Actual unaccountability looks more like certain large companies where a person can fail and fail while rising and rising.
Excellent comment and spot on. Bright lines do indeed increase predictability and predictability is the essence of the rule of law.
Kling is making the case for rule by an expert elite who will use their innate superiority and goodness to impose a better world on lesser beings. It’s the same anti-democratic bilge spewed by Yuval Levin and the rest of the Burkean bigots.
The first step to putting this farce to bed is to insist on acknowledging that agency problems are real, that is to say agents do not always act in good faith or in principals’ actual interest. Indeed the art of governance has largely devolved into rationalizing self serving behavior by agents.
Populism is simply the realization that agency problems at some point must be called out. Not surprisingly the Burkeans consider this the worst possible thing in the world. If the curret populist movements around the world should fail, a large price will be paid in increased human misery.
Are you making a claim about whether or not well functioning regulation at the high level we currently experience it is even possible, or arguing that it is possible, and Kling’s idea is the wrong one in terms of making it happen?
I ask, because while I agree with the bright lines approach overall, that requires the legislators to write those bright lines and tell the regulators to shut up and follow them. Which legislators don’t seem inclined to do, possibly because they can’t.
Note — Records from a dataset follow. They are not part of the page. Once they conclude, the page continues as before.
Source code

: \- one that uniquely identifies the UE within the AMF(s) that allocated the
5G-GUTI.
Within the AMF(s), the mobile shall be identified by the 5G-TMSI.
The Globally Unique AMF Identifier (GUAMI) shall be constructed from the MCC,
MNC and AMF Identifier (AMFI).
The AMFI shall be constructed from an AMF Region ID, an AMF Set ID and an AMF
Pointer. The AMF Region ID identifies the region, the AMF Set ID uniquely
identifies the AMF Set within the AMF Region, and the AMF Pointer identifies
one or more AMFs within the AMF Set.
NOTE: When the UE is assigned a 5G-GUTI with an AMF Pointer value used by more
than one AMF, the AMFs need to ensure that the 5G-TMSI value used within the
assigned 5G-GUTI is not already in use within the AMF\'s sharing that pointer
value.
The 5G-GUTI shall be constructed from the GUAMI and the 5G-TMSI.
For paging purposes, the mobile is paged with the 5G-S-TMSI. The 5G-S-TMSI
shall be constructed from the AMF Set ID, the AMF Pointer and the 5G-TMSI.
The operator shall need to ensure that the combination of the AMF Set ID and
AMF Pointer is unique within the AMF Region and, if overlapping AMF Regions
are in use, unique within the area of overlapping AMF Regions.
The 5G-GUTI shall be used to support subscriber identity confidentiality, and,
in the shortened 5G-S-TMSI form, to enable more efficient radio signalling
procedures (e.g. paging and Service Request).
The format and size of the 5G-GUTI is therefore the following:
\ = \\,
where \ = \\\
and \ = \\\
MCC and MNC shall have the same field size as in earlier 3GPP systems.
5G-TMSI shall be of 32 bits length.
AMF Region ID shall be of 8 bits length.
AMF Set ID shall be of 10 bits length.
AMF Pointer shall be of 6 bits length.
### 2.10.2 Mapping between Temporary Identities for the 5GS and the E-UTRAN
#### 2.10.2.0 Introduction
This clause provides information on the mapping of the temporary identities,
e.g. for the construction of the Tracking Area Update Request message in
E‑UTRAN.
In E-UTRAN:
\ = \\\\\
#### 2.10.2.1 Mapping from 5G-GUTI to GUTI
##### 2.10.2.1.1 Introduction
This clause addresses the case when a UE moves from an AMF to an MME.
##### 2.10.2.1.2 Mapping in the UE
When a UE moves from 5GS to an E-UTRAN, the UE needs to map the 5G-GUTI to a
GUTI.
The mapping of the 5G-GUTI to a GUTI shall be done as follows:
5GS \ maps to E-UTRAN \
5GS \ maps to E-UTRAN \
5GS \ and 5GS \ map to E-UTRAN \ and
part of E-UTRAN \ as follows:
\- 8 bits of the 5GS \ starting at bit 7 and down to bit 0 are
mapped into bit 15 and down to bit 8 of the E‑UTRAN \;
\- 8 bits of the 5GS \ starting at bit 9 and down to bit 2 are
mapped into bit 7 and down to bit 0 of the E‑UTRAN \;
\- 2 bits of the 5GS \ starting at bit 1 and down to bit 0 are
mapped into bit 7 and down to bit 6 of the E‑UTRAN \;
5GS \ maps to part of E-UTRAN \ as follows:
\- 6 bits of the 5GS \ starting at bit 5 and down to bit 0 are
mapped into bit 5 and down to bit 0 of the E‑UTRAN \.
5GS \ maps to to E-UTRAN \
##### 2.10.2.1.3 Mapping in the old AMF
My personal sense is that we are past the threshold where functional regulation is possible. The mandates are too broad, spread over far too vast a population, and there is just too much of it for it to hope to work coherently together. Just like there is a functional limit on how large a corporation can be and still function well, so there is a limit on government bureaucracy, and we are way past that. Nothing we do to change the way we give orders is going to help much.until we get things down to manageable sizes.
OT but worth noting:
“Unit labor costs – the price of labor per single unit of output – rose at a 1.0% rate. They contracted at a revised 2.8% pace in the first quarter. Unit labor costs increased at a 0.1% rate from a year ago. They have also been distorted by the pandemic’s disproportionate impact on lower-wage industries.”
https://www.reuters.com/business/us-productivity-growth-slows-second-quarter-2021-08-10/
Not sure about the inflation story.
Unit labor costs in Q2 up 0.1% from a year earlier.
CPI may be up on one-offs. Used cars, oil, semiconductor chips, drought, cargo fees.
Residential rents, college tuitions are worrisome.
Principled based accountability is far more likely to be net positive in regulation (Kling) than in governance (Howard).
Government laws need to be bright lines, and clearly showing unfair use of gov’t power. Regulation needs more flexibility in the more limited regulated cases.
Nothing totally solves the agency issues, but more transparency is likely more helpful.